Réinventer le numérique

PARTIE 1 – INTRODUCTION, CHATON, ECO-CONCEPTION !

Malgré toutes ses promesses de progrès, le numérique a un impact environnemental à l’image de sa courbe de croissance : vertigineux. Dans cette série d’articles, nous explorerons les défis environnementaux auxquels le secteur IT est confronté, ainsi que les initiatives d’ores-et-déjà en marche pour construire un avenir numérique plus respectueux de l’environnement. On se met au vert ?

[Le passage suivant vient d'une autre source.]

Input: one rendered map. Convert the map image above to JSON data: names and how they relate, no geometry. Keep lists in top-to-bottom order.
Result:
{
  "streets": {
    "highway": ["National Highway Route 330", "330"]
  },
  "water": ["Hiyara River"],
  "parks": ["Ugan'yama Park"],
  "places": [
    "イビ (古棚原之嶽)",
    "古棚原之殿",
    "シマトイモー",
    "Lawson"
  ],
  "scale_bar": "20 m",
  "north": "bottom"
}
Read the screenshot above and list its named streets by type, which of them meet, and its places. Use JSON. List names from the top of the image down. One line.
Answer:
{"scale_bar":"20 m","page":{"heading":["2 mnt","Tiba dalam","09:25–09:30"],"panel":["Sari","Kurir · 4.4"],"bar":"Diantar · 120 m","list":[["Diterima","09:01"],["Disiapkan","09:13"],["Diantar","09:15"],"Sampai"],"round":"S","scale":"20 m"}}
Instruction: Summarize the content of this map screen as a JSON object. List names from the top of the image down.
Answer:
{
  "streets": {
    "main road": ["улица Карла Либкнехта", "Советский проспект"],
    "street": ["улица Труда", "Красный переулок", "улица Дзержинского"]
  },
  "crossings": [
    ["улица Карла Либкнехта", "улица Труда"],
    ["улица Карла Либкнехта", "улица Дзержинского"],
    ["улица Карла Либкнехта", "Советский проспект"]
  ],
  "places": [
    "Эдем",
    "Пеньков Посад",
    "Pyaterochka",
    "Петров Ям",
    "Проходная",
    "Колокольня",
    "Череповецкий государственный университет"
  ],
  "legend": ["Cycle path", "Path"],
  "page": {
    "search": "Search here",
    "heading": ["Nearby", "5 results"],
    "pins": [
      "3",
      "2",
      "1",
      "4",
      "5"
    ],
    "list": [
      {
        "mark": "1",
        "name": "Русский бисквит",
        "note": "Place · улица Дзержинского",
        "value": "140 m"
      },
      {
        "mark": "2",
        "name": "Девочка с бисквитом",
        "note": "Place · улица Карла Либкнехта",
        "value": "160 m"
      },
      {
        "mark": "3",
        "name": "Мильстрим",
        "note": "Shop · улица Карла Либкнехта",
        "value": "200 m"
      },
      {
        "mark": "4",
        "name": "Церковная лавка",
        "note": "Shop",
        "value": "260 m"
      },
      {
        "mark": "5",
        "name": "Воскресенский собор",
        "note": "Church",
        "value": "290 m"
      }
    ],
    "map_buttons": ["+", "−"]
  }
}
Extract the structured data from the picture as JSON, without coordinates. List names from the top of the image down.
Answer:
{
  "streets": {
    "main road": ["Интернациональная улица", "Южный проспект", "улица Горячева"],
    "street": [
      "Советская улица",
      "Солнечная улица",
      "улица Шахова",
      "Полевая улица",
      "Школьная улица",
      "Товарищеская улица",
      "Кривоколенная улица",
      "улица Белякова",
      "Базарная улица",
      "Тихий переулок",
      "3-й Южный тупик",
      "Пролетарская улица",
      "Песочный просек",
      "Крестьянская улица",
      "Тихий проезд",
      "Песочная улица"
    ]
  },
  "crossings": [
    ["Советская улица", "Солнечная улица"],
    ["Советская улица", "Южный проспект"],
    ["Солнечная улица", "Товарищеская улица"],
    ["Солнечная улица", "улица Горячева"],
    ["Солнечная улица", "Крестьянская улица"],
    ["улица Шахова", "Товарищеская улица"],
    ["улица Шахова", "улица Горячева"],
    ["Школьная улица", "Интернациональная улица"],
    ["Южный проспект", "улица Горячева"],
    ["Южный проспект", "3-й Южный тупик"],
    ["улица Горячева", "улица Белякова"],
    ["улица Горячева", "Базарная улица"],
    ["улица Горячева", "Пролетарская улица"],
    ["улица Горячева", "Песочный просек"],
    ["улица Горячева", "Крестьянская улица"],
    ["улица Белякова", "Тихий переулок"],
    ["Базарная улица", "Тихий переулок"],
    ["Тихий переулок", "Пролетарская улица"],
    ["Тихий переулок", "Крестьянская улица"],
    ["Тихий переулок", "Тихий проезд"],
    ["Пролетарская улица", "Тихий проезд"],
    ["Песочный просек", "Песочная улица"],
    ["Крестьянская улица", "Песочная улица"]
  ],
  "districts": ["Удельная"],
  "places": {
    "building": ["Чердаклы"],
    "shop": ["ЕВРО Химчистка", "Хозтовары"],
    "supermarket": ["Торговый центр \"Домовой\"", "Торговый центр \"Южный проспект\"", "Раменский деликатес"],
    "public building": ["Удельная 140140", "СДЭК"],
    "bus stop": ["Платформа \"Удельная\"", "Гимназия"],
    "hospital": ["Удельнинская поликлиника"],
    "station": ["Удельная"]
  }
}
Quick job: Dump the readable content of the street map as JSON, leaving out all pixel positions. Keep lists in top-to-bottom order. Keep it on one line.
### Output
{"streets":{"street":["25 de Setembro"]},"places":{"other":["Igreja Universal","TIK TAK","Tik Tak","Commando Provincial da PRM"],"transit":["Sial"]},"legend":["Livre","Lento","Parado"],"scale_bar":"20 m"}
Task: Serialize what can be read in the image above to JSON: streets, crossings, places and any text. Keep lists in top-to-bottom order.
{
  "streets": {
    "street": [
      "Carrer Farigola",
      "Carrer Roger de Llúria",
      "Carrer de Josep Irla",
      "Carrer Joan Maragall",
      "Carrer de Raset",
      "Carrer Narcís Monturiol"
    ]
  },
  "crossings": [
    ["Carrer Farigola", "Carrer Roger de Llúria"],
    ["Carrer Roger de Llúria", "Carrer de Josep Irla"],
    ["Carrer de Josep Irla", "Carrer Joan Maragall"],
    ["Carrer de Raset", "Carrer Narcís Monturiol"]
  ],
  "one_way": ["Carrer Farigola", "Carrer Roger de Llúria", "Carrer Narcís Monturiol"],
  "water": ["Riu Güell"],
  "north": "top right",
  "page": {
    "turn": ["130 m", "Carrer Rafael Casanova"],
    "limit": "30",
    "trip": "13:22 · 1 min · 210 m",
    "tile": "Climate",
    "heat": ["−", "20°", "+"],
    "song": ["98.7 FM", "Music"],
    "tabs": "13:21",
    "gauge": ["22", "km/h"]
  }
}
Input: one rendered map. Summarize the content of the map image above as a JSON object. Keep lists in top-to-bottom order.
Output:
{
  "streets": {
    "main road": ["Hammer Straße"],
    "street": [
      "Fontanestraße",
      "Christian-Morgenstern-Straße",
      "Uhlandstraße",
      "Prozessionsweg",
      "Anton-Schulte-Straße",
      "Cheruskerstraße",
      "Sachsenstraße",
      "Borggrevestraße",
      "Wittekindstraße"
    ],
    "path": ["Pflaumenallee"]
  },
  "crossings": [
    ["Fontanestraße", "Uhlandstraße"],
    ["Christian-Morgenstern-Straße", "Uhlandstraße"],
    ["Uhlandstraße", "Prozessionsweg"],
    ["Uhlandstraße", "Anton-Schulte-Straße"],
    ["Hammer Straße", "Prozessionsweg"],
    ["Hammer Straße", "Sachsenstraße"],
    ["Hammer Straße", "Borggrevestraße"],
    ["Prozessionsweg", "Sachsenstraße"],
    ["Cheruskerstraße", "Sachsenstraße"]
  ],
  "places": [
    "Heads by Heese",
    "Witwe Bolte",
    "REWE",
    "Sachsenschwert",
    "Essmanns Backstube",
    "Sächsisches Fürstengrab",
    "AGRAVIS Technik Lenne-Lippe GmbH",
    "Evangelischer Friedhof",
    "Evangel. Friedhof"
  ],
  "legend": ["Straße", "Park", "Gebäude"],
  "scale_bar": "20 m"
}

De la Lune à votre boîte mail : l’explosion de la consommation numérique

En 1969, l’ordinateur qui a guidé la mission Apollo et permis d’aller sur la Lune avait une mémoire de 72 Ko. C’est avec cette capacité de stockage que l’humanité a réussi à faire un pas de géant, en posant le pied sur un territoire inexploré, à des milliers de kilomètres de la Terre. Aujourd’hui, la taille moyenne d’un e-mail au format HTML est de… 81 Ko. Oui, vous avez bien lu. Un simple e-mail que nous envoyons quotidiennement pèse plus lourd que le système qui a permis à l’homme de marcher sur la Lune.

A votre avis, combien de Ko cette photo ?

Cela donne une idée de l’explosion de la consommation de ressources numériques au cours des dernières décennies. Si la technologie informatique a apporté bon nombre de bénéfices à notre vie quotidienne, cette croissance exponentielle s’accompagne d’un impact environnemental considérable. En 2020, le secteur du numérique représentait entre 2,1 et 3,9% des émissions mondiales de gaz à effet de serre, se situant quelque part entre les émissions de tous les avions du monde (environ 2%) et de tous les camions du monde (autour de 4%). Et la tendance n’est pas à la baisse.

Rien qu’en France, à horizon 2030, l’ADEME et l’Arcep estiment que l’empreinte carbone du numérique pourrait augmenter de +45% par rapport à 2020. En 2050, si rien n’est fait, c’est fois 3.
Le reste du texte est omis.